The name made Ceony’s eyes dart to the second-youngest child, perhaps six years old, running between hives to the spoon. Still clutching the paper, Ceony ran to him and peered through the pale netting over his face. The child didn’t notice her at all, even as she crouched in front of him. She saw uneven patches of black hair sticking out from under his hat and bright, green eyes.

“Magician Thane,” she whispered. The eyes gave him away. The child phased through her like a ghost and handed the spoon to the man whom Ceony could only assume was his father. The man patted Mg. Thane’s head—Emery’s head—and the boy grinned a wide grin before returning to play with his siblings, darting between boxes with a precision that told Ceony he could do so blindfolded.

Mg. Thane’s family . . . , Ceony thought. But why did she see this . . . memory? Dream?
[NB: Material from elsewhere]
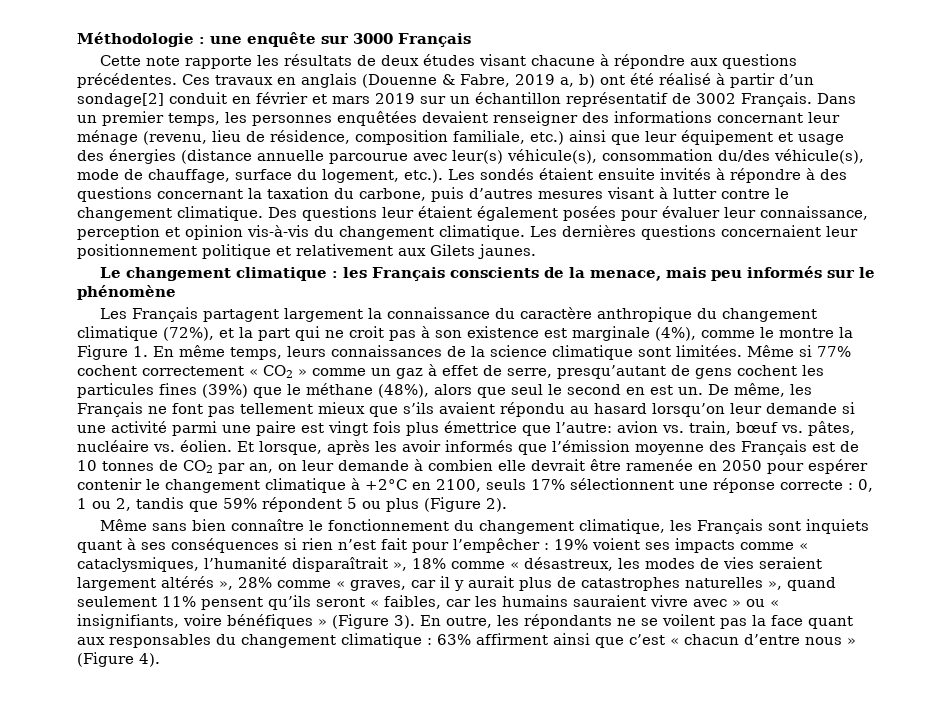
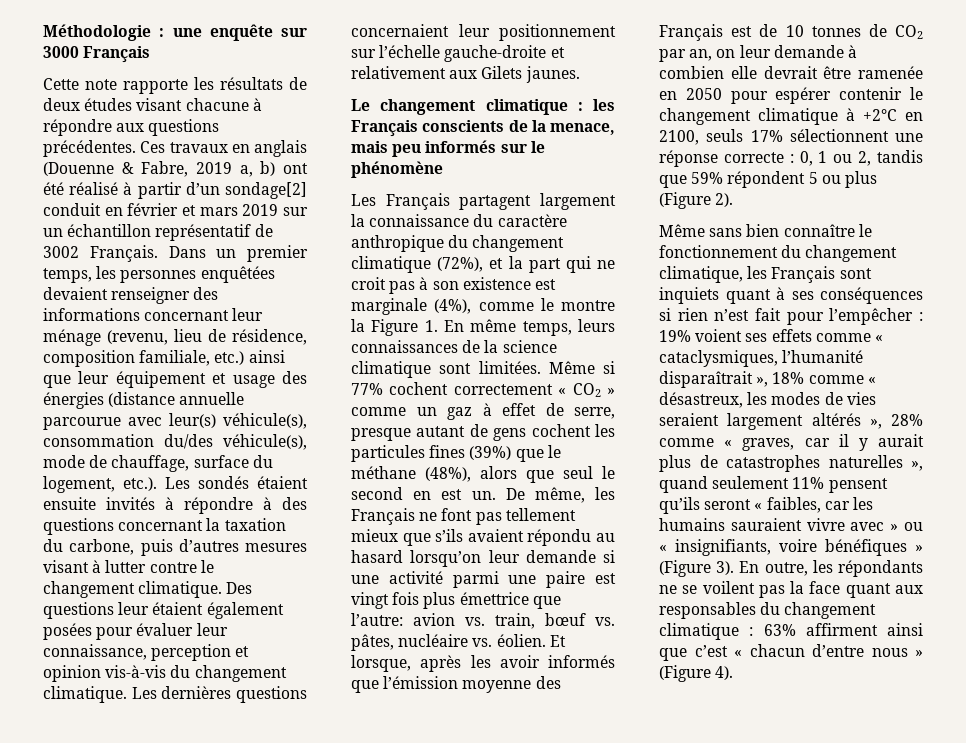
[202,244,271,259] politique -> [351,45,547,62] sur l’échelle gauche-droite
[557,365,666,379] presqu’autant -> [351,426,466,441] presque autant
[675,538,735,553] impacts -> [771,329,812,342] effets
Didn’t he say he was an only child?

“Magician Thane!” she called out to him, but as she did she spied a shadow beyond the hives, where the grassy ground dipped down into a hill and a tire swing hung from a tall tree. Dark locks of hair caught on the breeze.

Lira.

Ceony’s breath caught in her throat. Her fingers turned cold, but she managed to snap them and call Fennel. The dog followed her as she ran in the other direction, away from the Excisioner and the bees, and away from the young Emery Thane. All she could do now was run . . . and figure out how to defeat an Excisioner who couldn’t be killed.

The view warped, darkened, and Ceony found herself assaulted by thunderous applause that nearly made her jump from her skin.

Fennel yapped at her heels as rows and rows of men and women Ceony didn’t know clapped around her in the auditorium of what looked to be the Royal Albert Hall in West London. Scarlet carpet lined the tilted aisles, and chandeliers filled with candles—not electric bulbs—hung unlit overhead. Ceony spun, her eyes landing on a heavyset woman in a fur coat clapping in a nearby chair. Approaching the woman, Ceony asked “What’s happening?” over the applause, but the woman didn’t answer. Didn’t look at her. Ceony found herself once more a ghost, though the vision unfolding around her seemed far more ghostly than she herself did.

Ceony glanced behind her, but didn’t see Lira anywhere. She sucked in a deep breath of relief. The applause died down, and Ceony crouched in the aisle between seats to Fold a paper bird.

“And Magician Emery Thane, Folder, District Fourteen,” boomed a voice from behind her. Ceony blinked at the brightly lit stage lined with velvet curtains. A man who looked like a younger Tagis Praff with a mustache stood stage left behind a broad podium with the Magicians’ seal painted on its front. He clapped his hands loudly together, and the audience followed suit.